# 抜粋文:
■ ■ ■
お昼のラッシュ時を避けて、早メシを好む者も多い。

多いといっても、現場で見ればチラホラである。

その中に、大勢が座れる曲線の大テーブルがあるのだが、そこに一人、ポツンと食べている外国系の社員が見えた。

それは、ドイツあたりの哲学者の風貌である。

ピンク色の膚と頭。鋭い細い眼光。

頭はきれいに禿げていて、代わりに真っ白く長ーいアゴ髭が。

年齢も90歳くらいに見える。

食事が済むと、のんびりと食べている私の前をトレーを握って通り過ぎて行った。

ちょっと孤独風であるが、我々とべちゃべちゃ喋るよりも、その孤独を好むのであろう。

どの国の人だろう?などと深く考えることもない。

プロファイリングすればすぐ判る。

だいたいこの会社で働いている人は、英語を使うに決まっているのである。

スペイン語やドイツ語などいない。(今は中国語、韓国語のスタッフは、まあ居る。)

だから彼はネイティブの英語圏の人であろう。
■ ■ ■
# 保存データ:

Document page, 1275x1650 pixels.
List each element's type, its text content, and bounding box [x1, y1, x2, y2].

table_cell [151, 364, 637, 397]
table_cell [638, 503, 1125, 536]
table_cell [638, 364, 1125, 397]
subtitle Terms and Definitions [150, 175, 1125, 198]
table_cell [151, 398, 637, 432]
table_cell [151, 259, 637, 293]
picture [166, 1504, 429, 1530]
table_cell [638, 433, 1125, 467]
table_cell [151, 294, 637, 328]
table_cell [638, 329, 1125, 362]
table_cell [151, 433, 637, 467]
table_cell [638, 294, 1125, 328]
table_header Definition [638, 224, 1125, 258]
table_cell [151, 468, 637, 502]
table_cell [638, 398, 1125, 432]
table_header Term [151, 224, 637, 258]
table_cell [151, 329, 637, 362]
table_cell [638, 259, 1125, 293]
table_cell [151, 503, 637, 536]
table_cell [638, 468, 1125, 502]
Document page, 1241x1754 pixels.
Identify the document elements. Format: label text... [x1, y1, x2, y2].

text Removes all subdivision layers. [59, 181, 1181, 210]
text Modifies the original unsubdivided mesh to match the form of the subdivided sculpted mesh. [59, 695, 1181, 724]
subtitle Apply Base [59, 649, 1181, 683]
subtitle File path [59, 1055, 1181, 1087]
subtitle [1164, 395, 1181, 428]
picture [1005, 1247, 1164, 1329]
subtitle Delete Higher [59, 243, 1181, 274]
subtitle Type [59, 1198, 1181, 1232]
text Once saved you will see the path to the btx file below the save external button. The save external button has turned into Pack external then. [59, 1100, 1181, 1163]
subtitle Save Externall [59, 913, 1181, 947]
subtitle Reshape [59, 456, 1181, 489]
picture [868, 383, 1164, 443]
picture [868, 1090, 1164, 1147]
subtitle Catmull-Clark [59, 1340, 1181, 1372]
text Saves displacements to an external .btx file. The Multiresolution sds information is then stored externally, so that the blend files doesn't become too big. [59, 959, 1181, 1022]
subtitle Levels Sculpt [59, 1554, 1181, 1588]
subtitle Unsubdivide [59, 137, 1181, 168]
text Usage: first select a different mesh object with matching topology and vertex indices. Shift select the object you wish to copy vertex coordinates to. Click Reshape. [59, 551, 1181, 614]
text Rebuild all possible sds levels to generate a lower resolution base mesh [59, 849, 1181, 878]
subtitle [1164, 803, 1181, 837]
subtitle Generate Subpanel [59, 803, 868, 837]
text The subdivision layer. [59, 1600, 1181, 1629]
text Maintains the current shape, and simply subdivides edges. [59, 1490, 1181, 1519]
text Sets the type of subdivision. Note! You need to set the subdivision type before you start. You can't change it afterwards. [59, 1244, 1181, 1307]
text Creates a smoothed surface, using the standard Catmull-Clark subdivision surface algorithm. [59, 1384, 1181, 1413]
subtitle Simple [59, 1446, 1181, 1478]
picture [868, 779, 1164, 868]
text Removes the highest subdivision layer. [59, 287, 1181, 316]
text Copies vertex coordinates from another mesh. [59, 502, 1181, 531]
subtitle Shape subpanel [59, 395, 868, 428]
■ ■ ■
# 課題一覧:
[A] 社員食堂の昼食の様子を描いた文章では、ひとりで食べていた外国系の社員は何歳くらいに見えると書かれていますか。
[B] 社員食堂の昼食の様子を描いた文章を、最後の文の後から引き継いで書き進めてください。

# 解答一覧:
[A] 90歳くらいに見えると書かれています。

[B]
年齢は50〜60である。

しかし、意外に若いかもしれない。

外国系で定年近い人が居そうにはないのだ。

しかし、何か意志の断絶を感じるのを禁じえない。

どこに住んでいるのか?

白金か広尾か高輪か?

読めない文字の歯磨き粉とか、サプリメントとか飲んでいるのだろうか?

子供に人差し指を突き付け、眉根に皺を寄せて、ノー!とか叱っているのだろうか。

独身かもしれない。

レオナルド・ダ・ヴィンチみたいに生涯独身か。

週末にはカウンセラーにかかっているのだろうか。

そう、要するにインテリ風で、幕末の渡来外国人みたいで、ショーン・コネリーみたいでちょっとかっこよかったんだ。



             ◎ノノ◎   

             (^●^)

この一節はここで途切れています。